Archive for Robert Menzies

MDL multiple hypothesis testing

Posted in Books, pictures, Statistics, Travel, University life with tags , , , , , , , , , on September 1, 2016 by xi'an

“This formulation reveals an interesting connection between multiple hypothesis testing and mixture modelling with the class labels corresponding to the accepted hypotheses in each test.”

After my seminar at Monash University last Friday, David Dowe pointed out to me the recent work by Enes Makalic and Daniel Schmidt on minimum description length (MDL) methods for multiple testing as somewhat related to our testing by mixture paper. Work which appeared in the proceedings of the 4th Workshop on Information Theoretic Methods in Science and Engineering (WITMSE-11), that took place in Helsinki, Finland, in 2011. Minimal encoding length approaches lead to choosing the model that enjoys the smallest coding length. Connected with, e.g., Rissannen‘s approach. The extension in this paper consists in considering K hypotheses at once on a collection of m datasets (the multiple then bears on the datasets rather than on the hypotheses). And to associate an hypothesis index to each dataset.

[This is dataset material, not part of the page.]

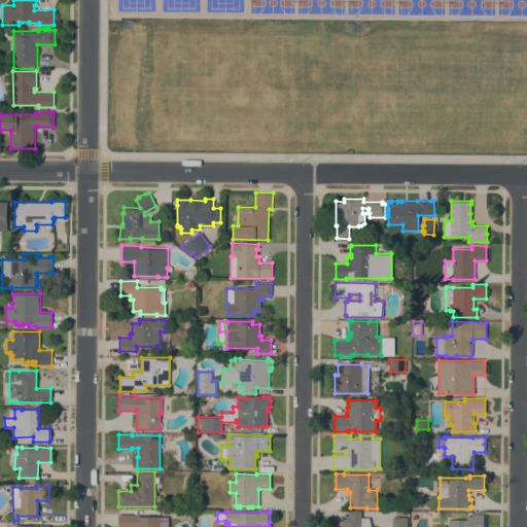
[(334,526),(341,526),(341,521),(343,521),(343,515),(349,515),(349,512),(361,512),(361,517),(370,517),(372,526),(334,526)]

When the objective function is the sum of (generalised) penalised likelihoods [as in BIC], it leads to selecting the “minimal length” model for each dataset. But the authors introduce weights or probabilities for each of the K hypotheses, which indeed then amounts to a mixture-like representation on the exponentiated codelengths. Which estimation by optimal coding was first proposed by Chris Wallace in his book. This approach eliminates the model parameters at an earlier stage, e.g. by maximum likelihood estimation, to return a quantity that only depends on the model index and the data. In fine, the purpose of the method differs from ours in that the former aims at identifying an appropriate hypothesis for each group of observations, rather than ranking those hypotheses for the entire dataset by considering the posterior distribution of the weights in the later. The mixture has somehow more of a substance in the first case, where separating the datasets into groups is part of the inference.